For investors contemplating an acquisition in a new market/sector, we are also seeing an increase in requests for commercial due diligence to understand the current trends in the market, how well or poorly the target is positioned, and expert views on the potential growth amid the pandemic.

Valuations are getting pressured as investors are uncertain of the target company’s ability to rebound post-COVID-19 and historical earnings may no longer be a reliable measure of the company’s future performance. Sellers, on the other hand, are generally optimistic. This creates a valuation gap which usually leads to the negotiation of the various purchase price
adjustments, earn-outs and profit guarantees in the pricing structure to address some of the investors’ concerns.
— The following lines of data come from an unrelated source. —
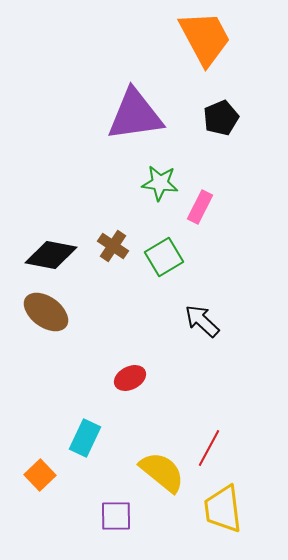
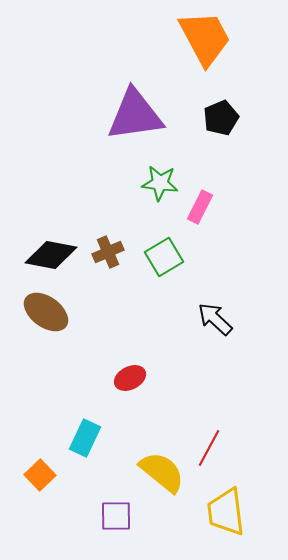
brown cross: moved 5 px left, 6 px down; rotated 32 degrees clockwise
black arrow: moved 13 px right, 2 px up
yellow trapezoid: moved 3 px right, 3 px down
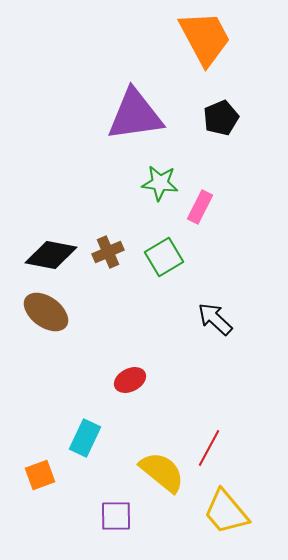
red ellipse: moved 2 px down
orange square: rotated 24 degrees clockwise
yellow trapezoid: rotated 33 degrees counterclockwise
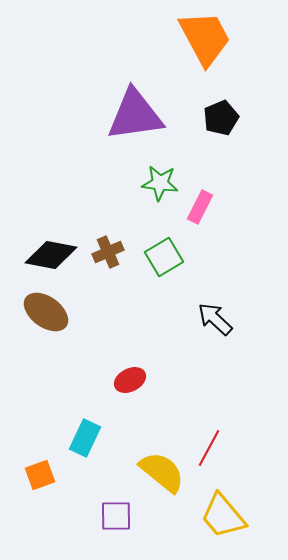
yellow trapezoid: moved 3 px left, 4 px down
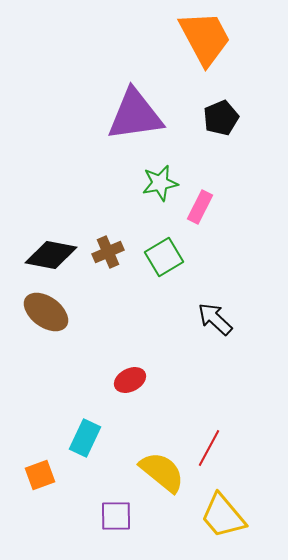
green star: rotated 18 degrees counterclockwise
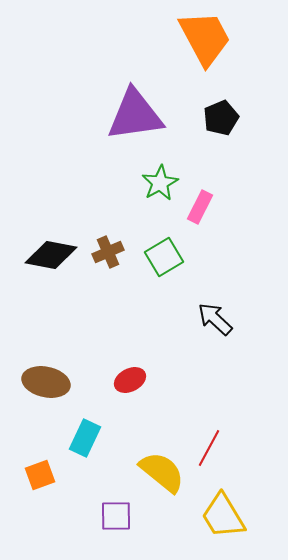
green star: rotated 18 degrees counterclockwise
brown ellipse: moved 70 px down; rotated 24 degrees counterclockwise
yellow trapezoid: rotated 9 degrees clockwise
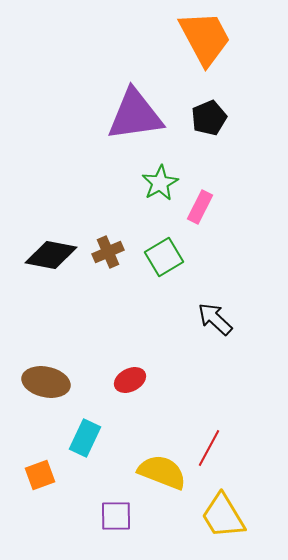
black pentagon: moved 12 px left
yellow semicircle: rotated 18 degrees counterclockwise
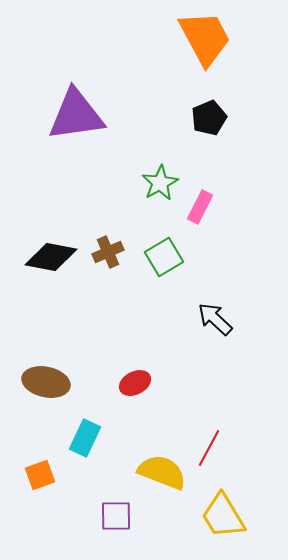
purple triangle: moved 59 px left
black diamond: moved 2 px down
red ellipse: moved 5 px right, 3 px down
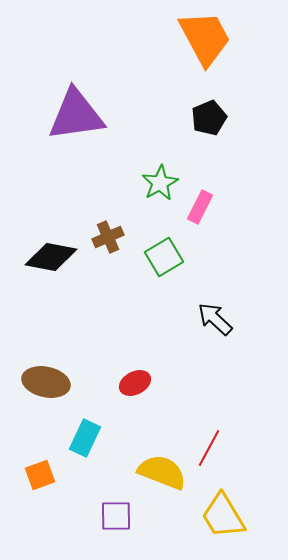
brown cross: moved 15 px up
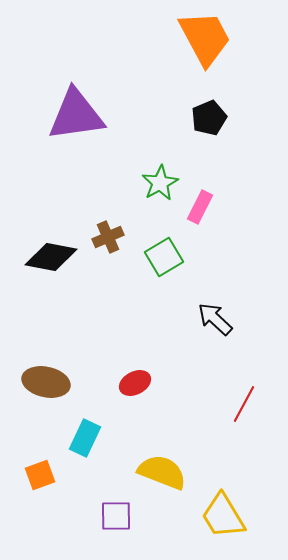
red line: moved 35 px right, 44 px up
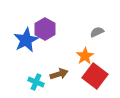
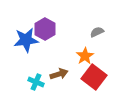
blue star: rotated 20 degrees clockwise
red square: moved 1 px left, 1 px down
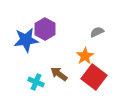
brown arrow: rotated 126 degrees counterclockwise
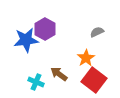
orange star: moved 1 px right, 2 px down
red square: moved 3 px down
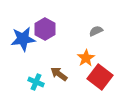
gray semicircle: moved 1 px left, 1 px up
blue star: moved 3 px left, 1 px up
red square: moved 6 px right, 3 px up
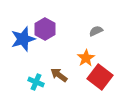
blue star: rotated 10 degrees counterclockwise
brown arrow: moved 1 px down
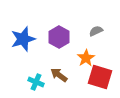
purple hexagon: moved 14 px right, 8 px down
red square: rotated 20 degrees counterclockwise
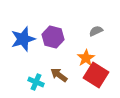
purple hexagon: moved 6 px left; rotated 15 degrees counterclockwise
red square: moved 4 px left, 2 px up; rotated 15 degrees clockwise
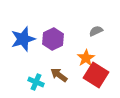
purple hexagon: moved 2 px down; rotated 20 degrees clockwise
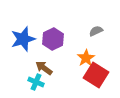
brown arrow: moved 15 px left, 7 px up
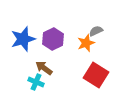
orange star: moved 15 px up; rotated 12 degrees clockwise
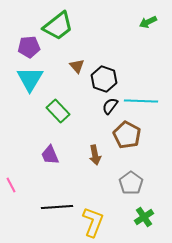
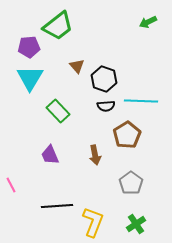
cyan triangle: moved 1 px up
black semicircle: moved 4 px left; rotated 132 degrees counterclockwise
brown pentagon: rotated 12 degrees clockwise
black line: moved 1 px up
green cross: moved 8 px left, 7 px down
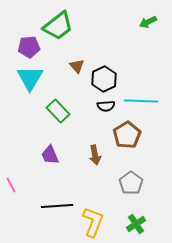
black hexagon: rotated 15 degrees clockwise
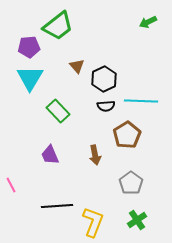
green cross: moved 1 px right, 4 px up
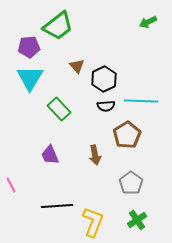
green rectangle: moved 1 px right, 2 px up
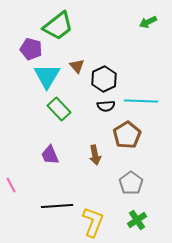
purple pentagon: moved 2 px right, 2 px down; rotated 20 degrees clockwise
cyan triangle: moved 17 px right, 2 px up
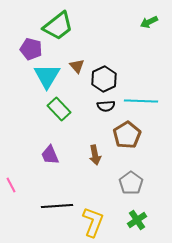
green arrow: moved 1 px right
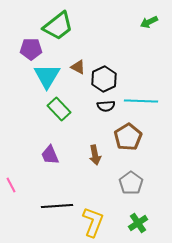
purple pentagon: rotated 15 degrees counterclockwise
brown triangle: moved 1 px right, 1 px down; rotated 21 degrees counterclockwise
brown pentagon: moved 1 px right, 2 px down
green cross: moved 1 px right, 3 px down
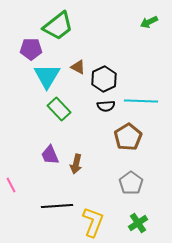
brown arrow: moved 19 px left, 9 px down; rotated 24 degrees clockwise
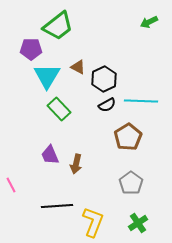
black semicircle: moved 1 px right, 1 px up; rotated 24 degrees counterclockwise
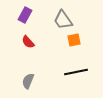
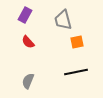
gray trapezoid: rotated 20 degrees clockwise
orange square: moved 3 px right, 2 px down
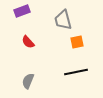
purple rectangle: moved 3 px left, 4 px up; rotated 42 degrees clockwise
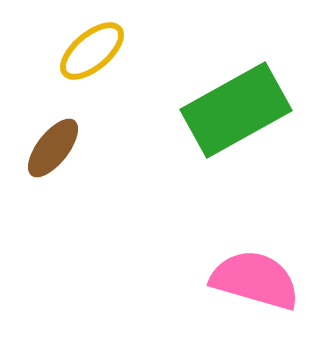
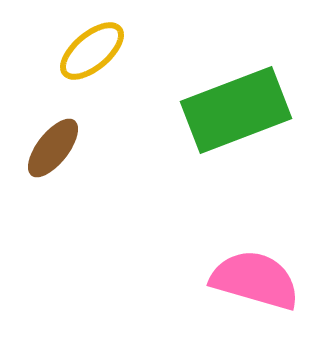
green rectangle: rotated 8 degrees clockwise
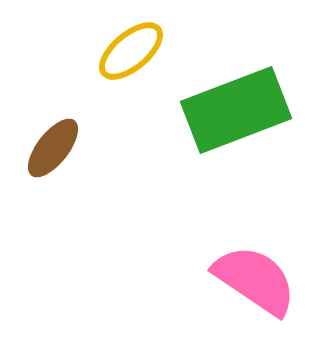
yellow ellipse: moved 39 px right
pink semicircle: rotated 18 degrees clockwise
In terms of the deal process, most of the activities are now taking place virtually and remotely—from virtual meetings and negotiations to remote due diligence and electronic approvals. This creates a new environment for deals to be carried out, which are as effective, if not more efficient than traditional ways. Of course, many still prefer physical interactions, but with no clear answer to when the pandemic will end, this may become the new normal for deals to be carried out.